Fix metatags not showing autocomplete results until after the first
letter was typed. For example, typing `filetype:` didn't show any
completions until another letter was typed. Now typing `filetype:` shows
all available file types.
This was because `filetype:` by itself wasn't recognized as a valid
search before, since metatags always required a value. Now it is a valid
search, so it's technically possible to search for `filetype:` by
itself. In this case the metatag value will be the empty string, which
will return no results because there are no posts where the filetype is
the empty string.
This sounds nonsensical, but it's potentially useful for metatags like
the `source:` metatag, where searching for posts with an empty source
does make sense. It was also technically possible before by searching
for `source:""`, so making the value optional doesn't change anything.
Fix queries like `(fate_(series) saber)` being parsed as `fate_(series` + `saber)`
instead of `fate_(series)` + `saber`.
This is pretty hacky. We assume that parentheses in tags are balanced.
So the rule is that trailing parentheses are part of the tag as long as
they're balanced, and not part of the tag if they're unbalanced.
This is necessary for the `commentary:` metatag, which has different
behavior depending on whether the metatag value is quoted. For example,
`commentary:translated` finds translated commentaries, while
`commentary:"translated"` finds commentaries containing the literal word
"translated".
Refactor the `PostQuery::AST#simplify` method to split it into three
methods: `#trim` to eliminate redundant AND and OR clauses, `#simplify`
to expand deeply nested subexpressions, and `#sort` to sort the query
into alphabetical order.
This is so we can normalize queries written by users by parsing and
rewriting them, but without expanding out nested subexpressions, which
can substantially alter the way the query is written.
Add a new tag tag search parser that supports full boolean expressions, including `and`,
`or`, and `not` operators and parenthesized subexpressions.

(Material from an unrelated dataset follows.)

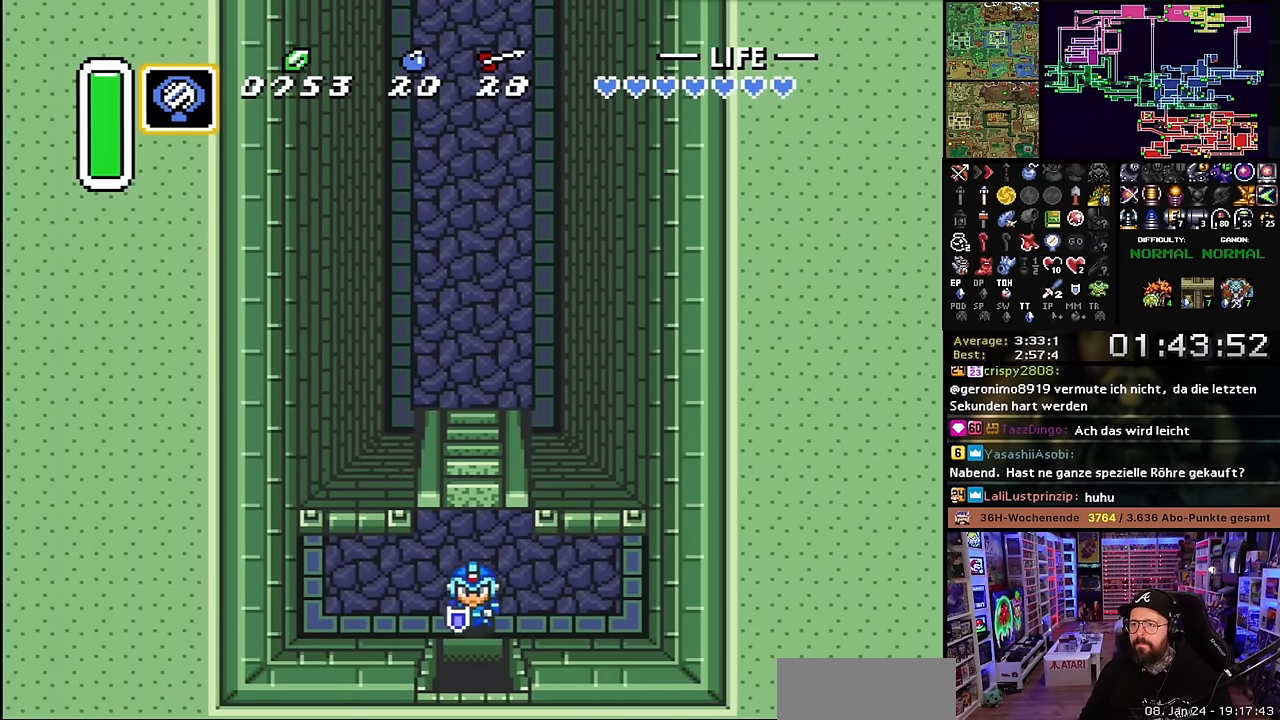
{"buttons": ["DPAD_DOWN"], "events": []}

This is only the parser itself, not the code for converting the search into SQL. The new
parser isn't used yet for actual searches. Searches still use the old parser.
Some example syntax:
* `1girl 1boy`
* `1girl and 1boy` (same as `1girl 1boy`)
* `1girl or 1boy`
* `~1girl ~1boy` (same as `1girl or 1boy`)

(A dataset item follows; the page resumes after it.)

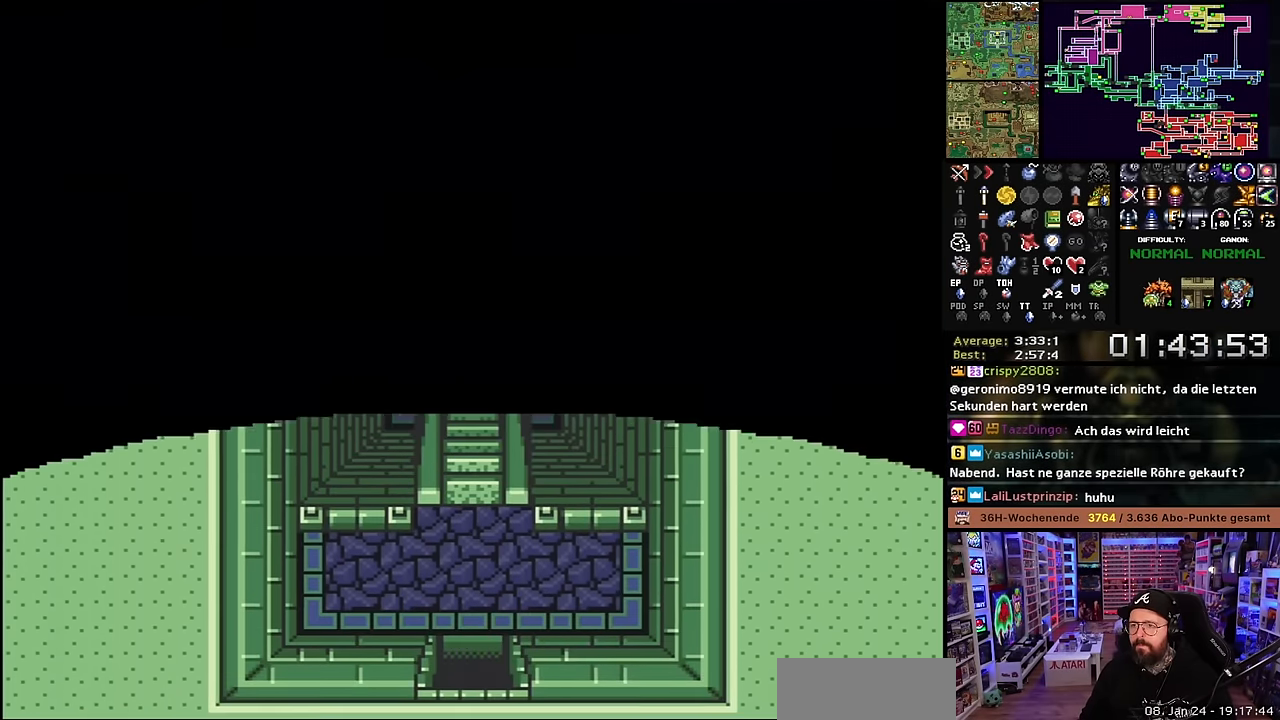
{"buttons": ["A"], "events": [[183, "DPAD_DOWN", "up"], [266, "A", "down"], [350, "A", "up"], [466, "A", "down"]]}
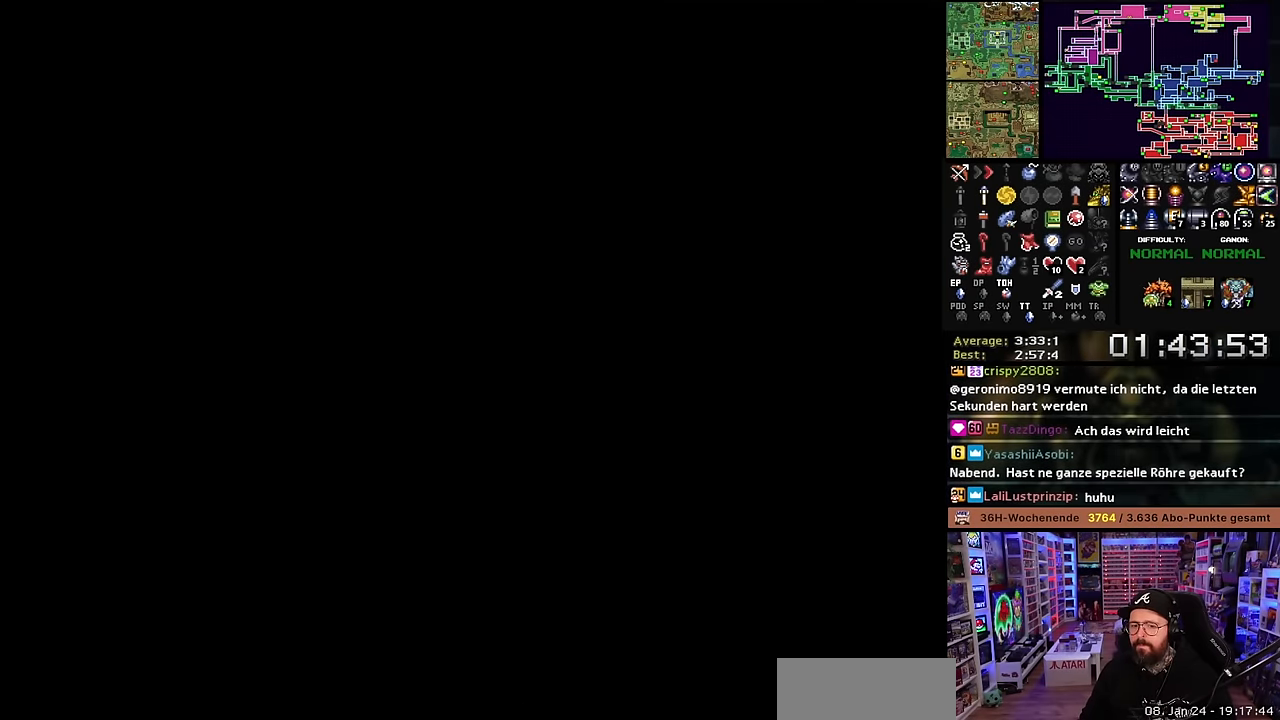
{"buttons": ["A", "DPAD_DOWN"], "events": [[84, "A", "up"], [250, "A", "down"], [317, "DPAD_DOWN", "down"], [367, "A", "up"], [450, "A", "down"]]}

* `1girl and ((blonde_hair blue_eyes) or (red_hair green_eyes))`
* `1girl ~(blonde_hair blue_eyes) ~(red_hair green_eyes)` (same as above)
* `1girl -(blonde_hair blue_eyes)`
* `*_hair *_eyes`
* `*_hair or *_eyes`
* `user:evazion or fav:evazion`
* `~user:evazion ~fav:evazion`
Rules:
AND is implicit between terms, but may be written explicitly:
* `a b c` is `a and b and c`
AND has higher precedence (binds tighter) than OR:
* `a or b and c or d` is `a or (b and c) or d`
* `a or b c or d e` is `a or (b and c) or (d and e)`
All `~` operators in the same subexpression are combined into a single OR:
* `a b ~c ~d` is `a b (c or d)`
* `~a ~b and ~c ~d` is `(a or b) (c or d)`
* `(~a ~b) (~c ~d)` is `(a or b) (c or d)`
A single `~` operator in a subexpression by itself is ignored:
* `a ~b` is `a b`
* `~a and ~b` is `a and b`, which is `a b`
* `(~a) ~b` is `a ~b`, which is `a b`
The parser is written as a backtracking recursive descent parser built on top of
StringScanner and a handful of parser combinators. The parser generates an AST, which is
then simplified using Boolean algebra to remove redundant nodes and to convert the
expression to conjunctive normal form (that is, a product of sums, or an AND of ORs).